-- PROBLEM DETAILS --
Check each line of the data for "Breast", and copy the ones that have it.

-- RECORDED INFORMATION --
****************
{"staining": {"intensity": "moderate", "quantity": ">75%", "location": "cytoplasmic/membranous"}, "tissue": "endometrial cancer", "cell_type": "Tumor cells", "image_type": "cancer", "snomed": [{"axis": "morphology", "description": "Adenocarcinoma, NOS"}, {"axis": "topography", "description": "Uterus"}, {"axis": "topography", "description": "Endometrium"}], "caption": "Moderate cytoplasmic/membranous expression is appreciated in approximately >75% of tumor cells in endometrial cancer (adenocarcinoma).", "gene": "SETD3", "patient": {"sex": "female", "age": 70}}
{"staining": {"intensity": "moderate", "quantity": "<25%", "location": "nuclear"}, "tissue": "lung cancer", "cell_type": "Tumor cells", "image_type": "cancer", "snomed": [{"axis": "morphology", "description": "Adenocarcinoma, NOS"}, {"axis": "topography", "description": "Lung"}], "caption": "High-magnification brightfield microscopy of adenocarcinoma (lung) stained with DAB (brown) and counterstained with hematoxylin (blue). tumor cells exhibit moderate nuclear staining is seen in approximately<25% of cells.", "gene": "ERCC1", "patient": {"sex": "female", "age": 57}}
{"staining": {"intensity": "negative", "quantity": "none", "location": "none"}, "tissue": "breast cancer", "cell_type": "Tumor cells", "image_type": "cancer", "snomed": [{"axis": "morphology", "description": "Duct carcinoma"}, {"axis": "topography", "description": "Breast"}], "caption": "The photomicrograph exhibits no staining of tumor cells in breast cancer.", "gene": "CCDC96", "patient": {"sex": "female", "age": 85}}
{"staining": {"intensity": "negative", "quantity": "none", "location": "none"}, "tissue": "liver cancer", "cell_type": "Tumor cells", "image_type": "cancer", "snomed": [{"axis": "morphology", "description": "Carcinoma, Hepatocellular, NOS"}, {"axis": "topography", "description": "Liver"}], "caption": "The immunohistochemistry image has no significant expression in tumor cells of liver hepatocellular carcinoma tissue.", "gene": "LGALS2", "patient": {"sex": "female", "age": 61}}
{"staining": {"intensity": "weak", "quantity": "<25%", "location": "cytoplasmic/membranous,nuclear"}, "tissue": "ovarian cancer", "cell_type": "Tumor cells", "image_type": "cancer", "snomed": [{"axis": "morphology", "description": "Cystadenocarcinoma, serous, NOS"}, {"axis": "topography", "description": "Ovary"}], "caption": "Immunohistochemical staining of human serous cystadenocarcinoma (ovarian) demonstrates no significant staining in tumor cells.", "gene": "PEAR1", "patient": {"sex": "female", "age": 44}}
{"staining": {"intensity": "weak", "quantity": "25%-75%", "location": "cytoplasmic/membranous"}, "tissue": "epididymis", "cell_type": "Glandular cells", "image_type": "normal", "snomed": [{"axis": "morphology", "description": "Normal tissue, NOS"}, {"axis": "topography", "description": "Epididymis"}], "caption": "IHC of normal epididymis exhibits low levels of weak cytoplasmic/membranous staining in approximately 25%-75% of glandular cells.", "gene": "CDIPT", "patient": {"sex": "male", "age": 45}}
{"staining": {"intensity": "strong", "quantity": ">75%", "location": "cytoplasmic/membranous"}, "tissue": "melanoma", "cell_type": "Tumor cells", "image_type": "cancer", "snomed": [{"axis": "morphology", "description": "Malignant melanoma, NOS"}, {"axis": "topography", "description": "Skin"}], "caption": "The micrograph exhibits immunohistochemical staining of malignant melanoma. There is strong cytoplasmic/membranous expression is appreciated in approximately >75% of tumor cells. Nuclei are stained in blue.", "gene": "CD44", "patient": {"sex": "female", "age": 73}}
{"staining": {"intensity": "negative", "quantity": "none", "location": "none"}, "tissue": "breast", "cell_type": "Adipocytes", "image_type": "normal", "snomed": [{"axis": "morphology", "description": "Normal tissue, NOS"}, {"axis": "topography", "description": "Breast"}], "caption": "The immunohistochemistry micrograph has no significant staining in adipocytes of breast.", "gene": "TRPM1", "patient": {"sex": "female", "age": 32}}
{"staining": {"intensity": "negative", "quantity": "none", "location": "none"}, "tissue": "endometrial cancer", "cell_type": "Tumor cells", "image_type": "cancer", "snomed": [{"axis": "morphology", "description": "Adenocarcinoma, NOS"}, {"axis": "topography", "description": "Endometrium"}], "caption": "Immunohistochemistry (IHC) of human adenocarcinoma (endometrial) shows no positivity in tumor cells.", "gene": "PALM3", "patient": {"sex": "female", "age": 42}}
****************
-- SOLUTION FOR THIS PROBLEM --
{"staining": {"intensity": "negative", "quantity": "none", "location": "none"}, "tissue": "breast cancer", "cell_type": "Tumor cells", "image_type": "cancer", "snomed": [{"axis": "morphology", "description": "Duct carcinoma"}, {"axis": "topography", "description": "Breast"}], "caption": "The photomicrograph exhibits no staining of tumor cells in breast cancer.", "gene": "CCDC96", "patient": {"sex": "female", "age": 85}}
{"staining": {"intensity": "negative", "quantity": "none", "location": "none"}, "tissue": "breast", "cell_type": "Adipocytes", "image_type": "normal", "snomed": [{"axis": "morphology", "description": "Normal tissue, NOS"}, {"axis": "topography", "description": "Breast"}], "caption": "The immunohistochemistry micrograph has no significant staining in adipocytes of breast.", "gene": "TRPM1", "patient": {"sex": "female", "age": 32}}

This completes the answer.